The funnel plot compares the group means to the overall mean. The following statements compute the overall mean and standard deviation of the data, ignoring colors:

/** compute overall mean and variance **/ y = Temperature[:]; s = sqrt(var(Temperature)); print y s[label="StdDev"];

| |

123.40385 |
15.582808 |

The overall mean temperature is 123 degrees F, with a standard deviation of 16 degrees. The VAR function is available in SAS/IML 9.22. If you are using an earlier version of SAS/IML, you can use the VAR module from my book.
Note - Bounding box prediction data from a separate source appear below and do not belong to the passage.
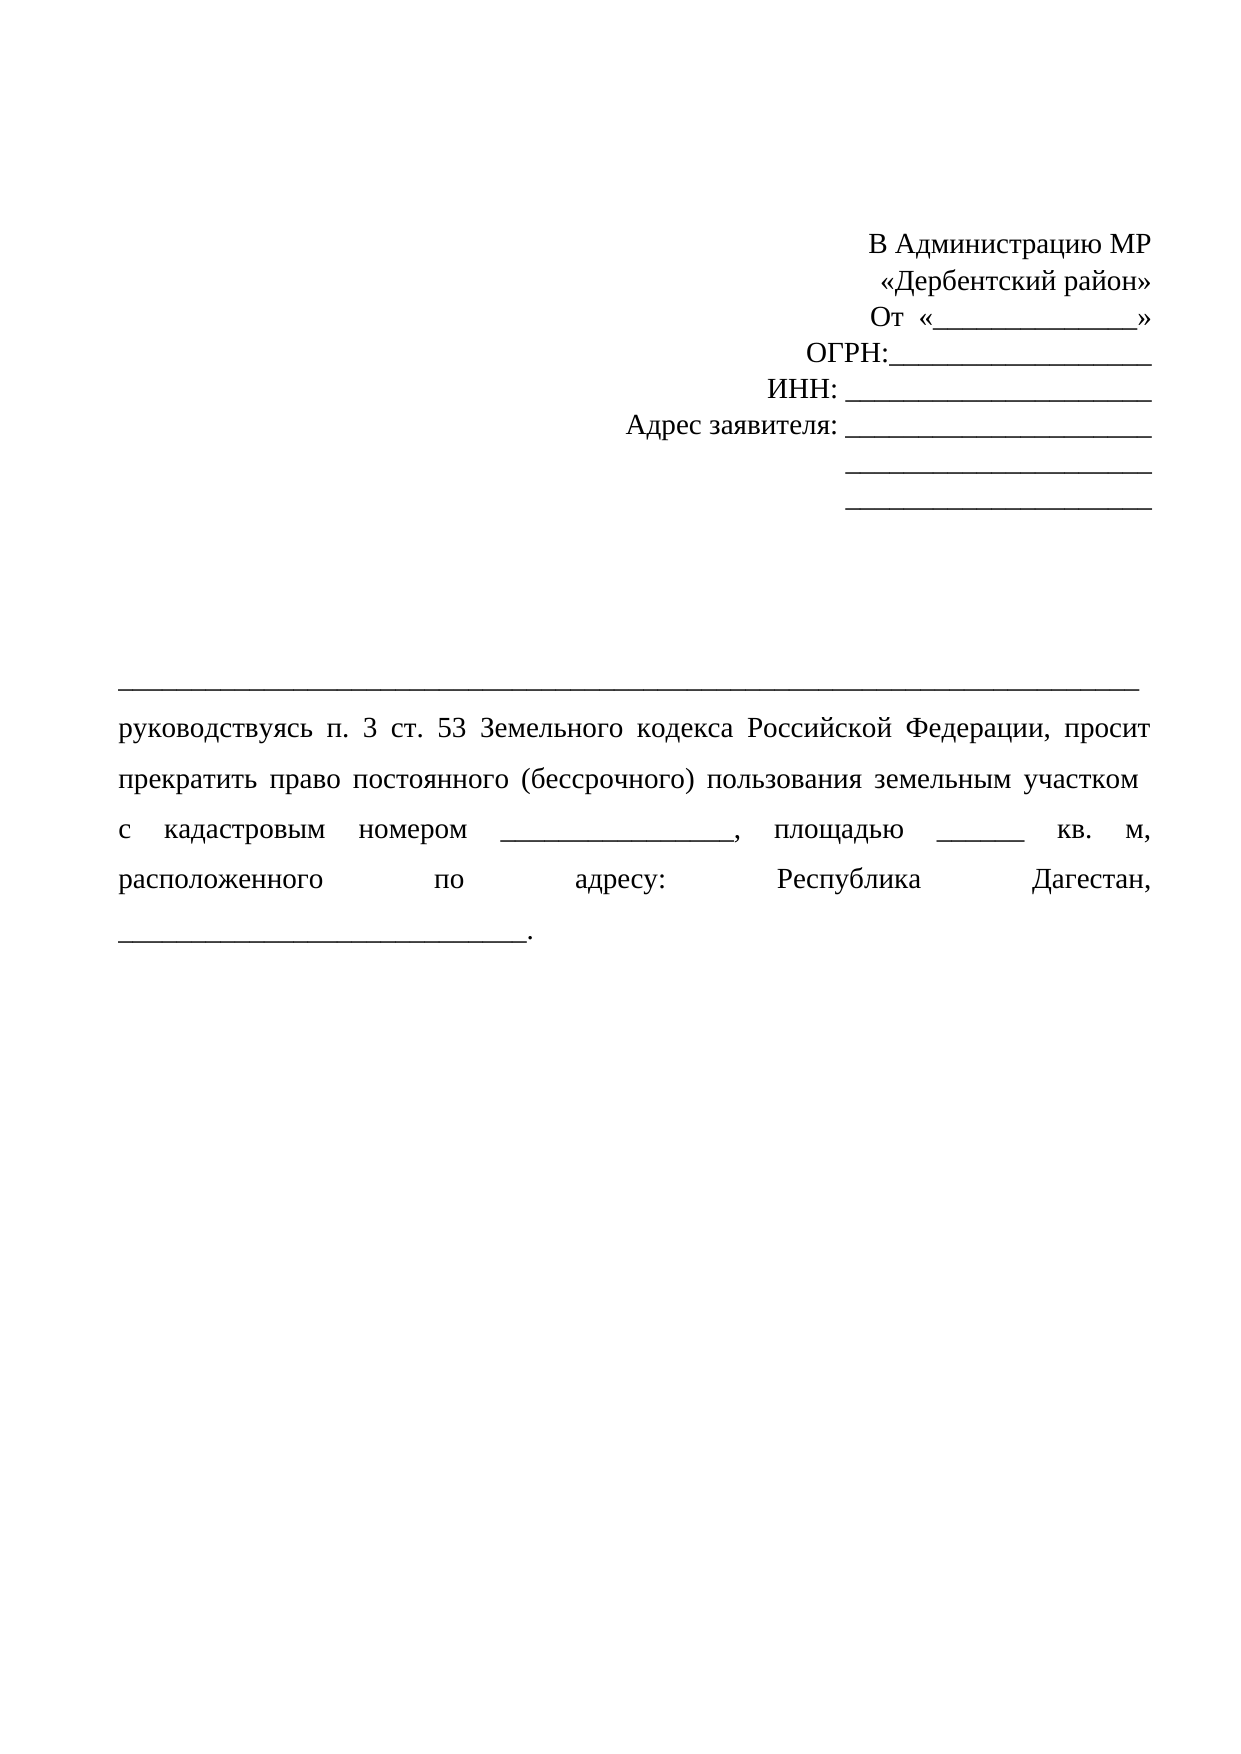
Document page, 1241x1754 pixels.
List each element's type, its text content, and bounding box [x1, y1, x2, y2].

text «Дербентский район» [118, 263, 1152, 296]
text В Администрацию МР [118, 227, 1152, 260]
text От «______________» [118, 299, 1152, 332]
text Адрес заявителя: _____________________ [118, 407, 1152, 441]
text _____________________ [118, 443, 1152, 477]
text ИНН: _____________________ [118, 371, 1152, 405]
text _____________________ [118, 479, 1152, 513]
text ______________________________________________________________________ руководствуясь п. 3 ст. 53 Земельного кодекса Российской Федерации, просит прекратить право постоянного (бессрочного) пользования земельным участком с кадастровым номером ________________, площадью ______ кв. м, расположенного по адресу: Республика Дагестан, ____________________________. [118, 660, 1152, 945]
text ОГРН:__________________ [118, 335, 1152, 368]
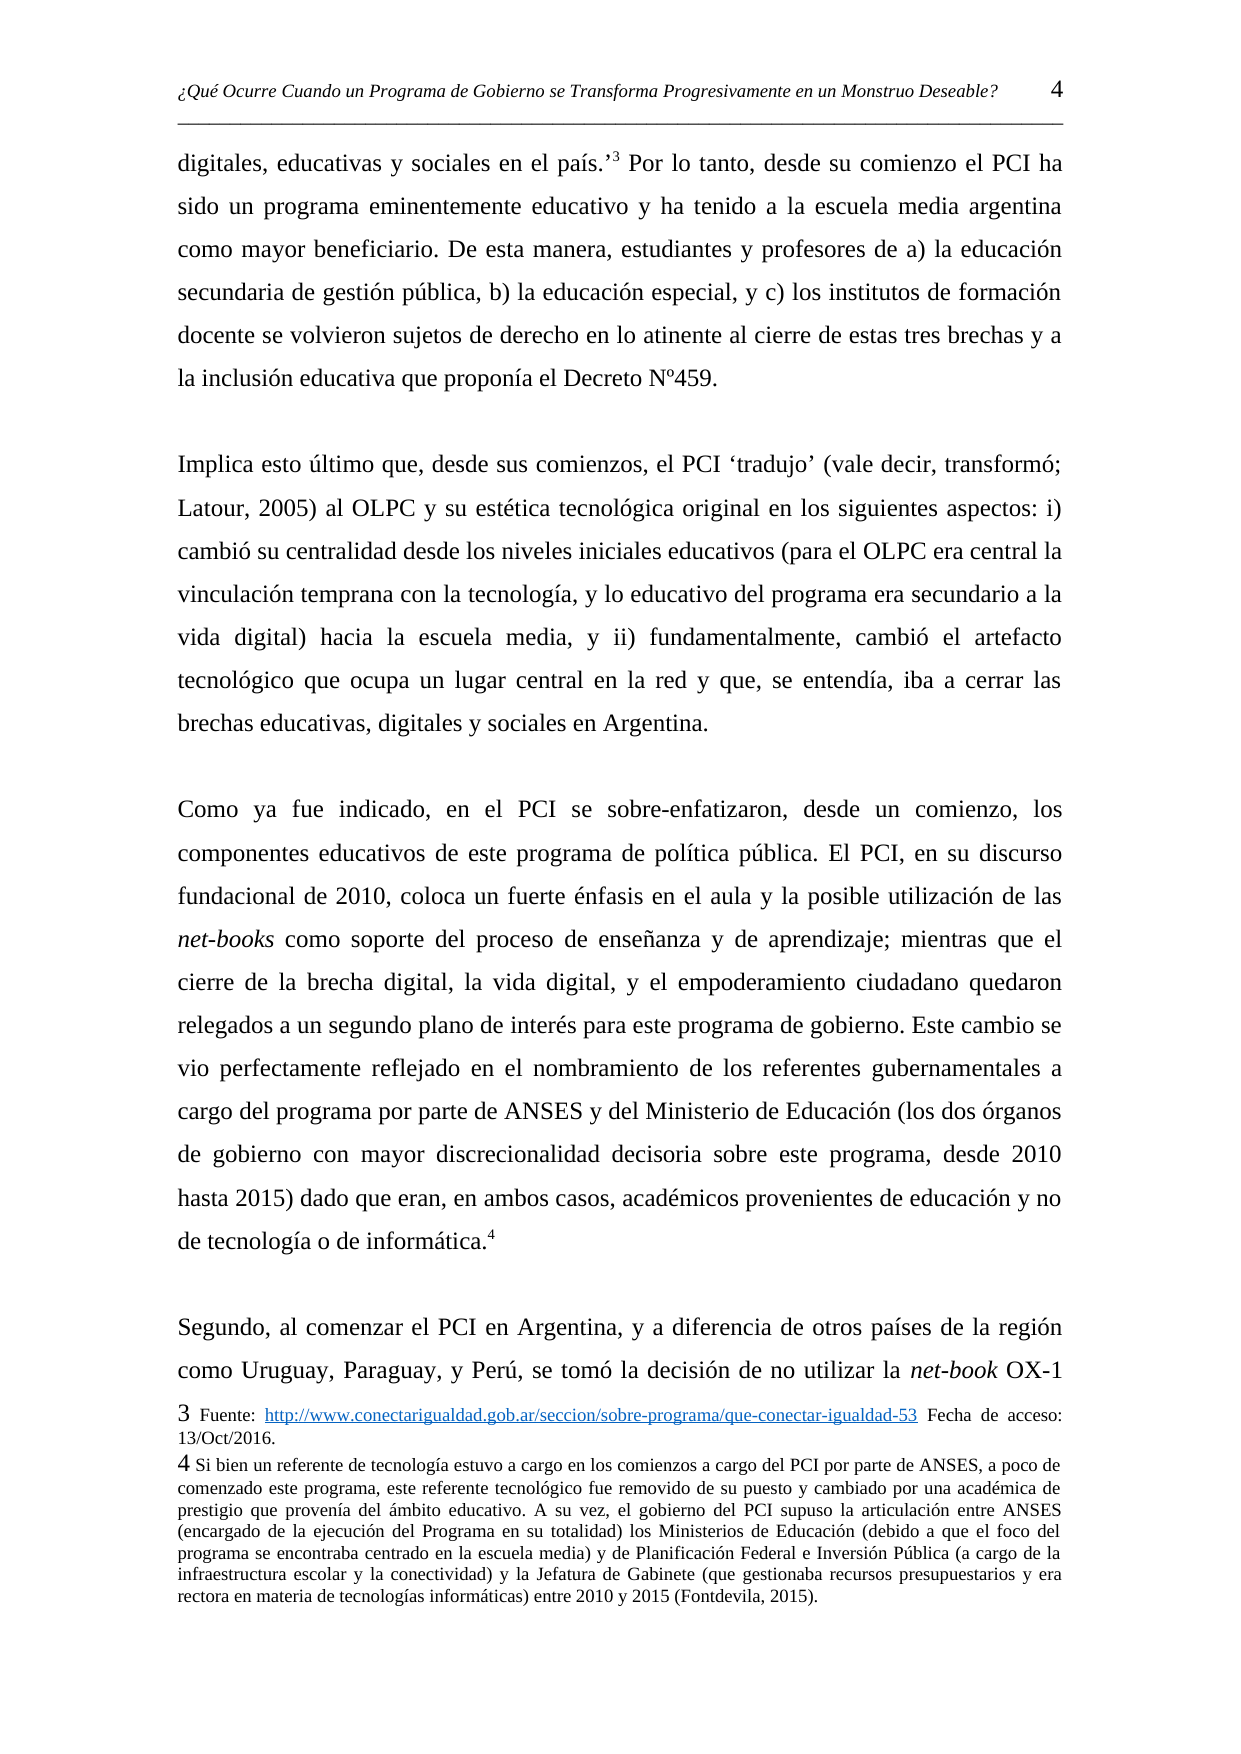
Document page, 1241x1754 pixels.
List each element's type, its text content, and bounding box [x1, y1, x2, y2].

text Como ya fue indicado, en el PCI se sobre-enfatizaron, desde un comienzo, los componentes educativos de este programa de política pública. El PCI, en su discurso fundacional de 2010, coloca un fuerte énfasis en el aula y la posible utilización de las net-books como soporte del proceso de enseñanza y de aprendizaje; mientras que el cierre de la brecha digital, la vida digital, y el empoderamiento ciudadano quedaron relegados a un segundo plano de interés para este programa de gobierno. Este cambio se vio perfectamente reflejado en el nombramiento de los referentes gubernamentales a cargo del programa por parte de ANSES y del Ministerio de Educación (los dos órganos de gobierno con mayor discrecionalidad decisoria sobre este programa, desde 2010 hasta 2015) dado que eran, en ambos casos, académicos provenientes de educación y no de tecnología o de informática. [177, 794, 1063, 1254]
text Implica esto último que, desde sus comienzos, el PCI ‘tradujo’ (vale decir, transformó; Latour, 2005) al OLPC y su estética tecnológica original en los siguientes aspectos: i) cambió su centralidad desde los niveles iniciales educativos (para el OLPC era central la vinculación temprana con la tecnología, y lo educativo del programa era secundario a la vida digital) hacia la escuela media, y ii) fundamentalmente, cambió el artefacto tecnológico que ocupa un lugar central en la red y que, se entendía, iba a cerrar las brechas educativas, digitales y sociales en Argentina. [177, 449, 1063, 737]
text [177, 1312, 1063, 1384]
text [177, 148, 1063, 392]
##### Computing Control Limits

A funnel plot is effective because it explicitly reveals a source of variability for the means, namely the different sample sizes. The following statements compute the control limits for these data:

/** confidence limits for a range of sample sizes **/ n = T( do(3, 8.5, 0.1) ); p = {0.001 0.025 0.975 0.999}; /** lower/upper limits **/ z = quantile("normal", p); /** compute 56 x 4 matrix that contains confidence limits for n = 3 to 8.5 by 0.1 **/ limits = y + s / sqrt(n) * z;

Notice that the `limits`

variable is a matrix. The expression `s/sqrt(n)`

is a column vector with 56 rows, whereas the row vector `z`

contains four z-scores. Therefore the (outer) product is a 56x4 matrix.
The values in this matrix are used to overlay control limits on a plot of `mean`

versus the sample size.

##### Creating a Funnel Plot

After writing the SAS/IML computations to a data set (not shown here), you can use PROC SGPLOT to display the mean temperature for each car color and use the BAND statement to overlay 95% and 99.8% control limits.

title "Temperatures of Car Roofs"; title2 "71 Degrees in the Shade"; proc sgplot data=All; scatter x=N y=Mean /datalabel=Color; refline 123.4 / axis=y; band x=N lower=L95 upper=U95 / nofill; band x=N lower=L998 upper=U998 / nofill; xaxis label="Number of Cars"; yaxis label="Average Temperature"; run;

The funnel plot indicates that black cars are hotter than average. Silver and white cars are cooler than average. More precisely, the plot shows that the mean temperature of the black cars exceeds the 95% prediction limits, which indicates that the mean is greater than would be expected by random variation from the overall mean. Similarly, the mean temperature of the silver cars is lower than the 95% prediction limits. The mean temperature of the white cars is even more extreme: it is beyond the 99.8% prediction limits.

##### Conclusions

The funnel plot is a simple way to compare group means to the overall average. The funnel-shaped curves are readily explainable to a non-statistician and the plot enables you to compare different groups without having to rank them. The eye is naturally drawn to observations that are outside the funnel curves, which is good because these observations often warrant special investigation.

More advantages and some limitations are described in Spiegelhalter's paper. He also shows how to construct the control limits for funnel plots for proportions, ratios of proportions, odd ratios, and other situations.

Two criticisms of my presentation come to mind. The first is that I've illustrated the funnel plot by using groups that have a small number of observations. In order to make the control limits look like funnels, I used a "continuous" value of *n*, even though there is no such thing as a group with 4.5 or 5.8 observations! Spiegelhalter's main application is displaying the mean mortality rates of hospitals that deal with hundreds or thousands of patients, so the criticism does not apply to his examples.

The second criticism is that I have not adjusted the control limits for multiple comparisons. I am doing nine comparisons of individual means to the overall mean, but the limits are based on the assumption that I'm making a single comparison.
Spiegelhalter notes (p. 1196) that "the only allowance for multiple comparisons is the use of small *p*-values for the control limits. These could be chosen based on some formal criterion such as Bonferroni..., but we suggest that this is best carried out separately."
Following Spiegelhalter's suggestion, I leave that adjustment for another blog post.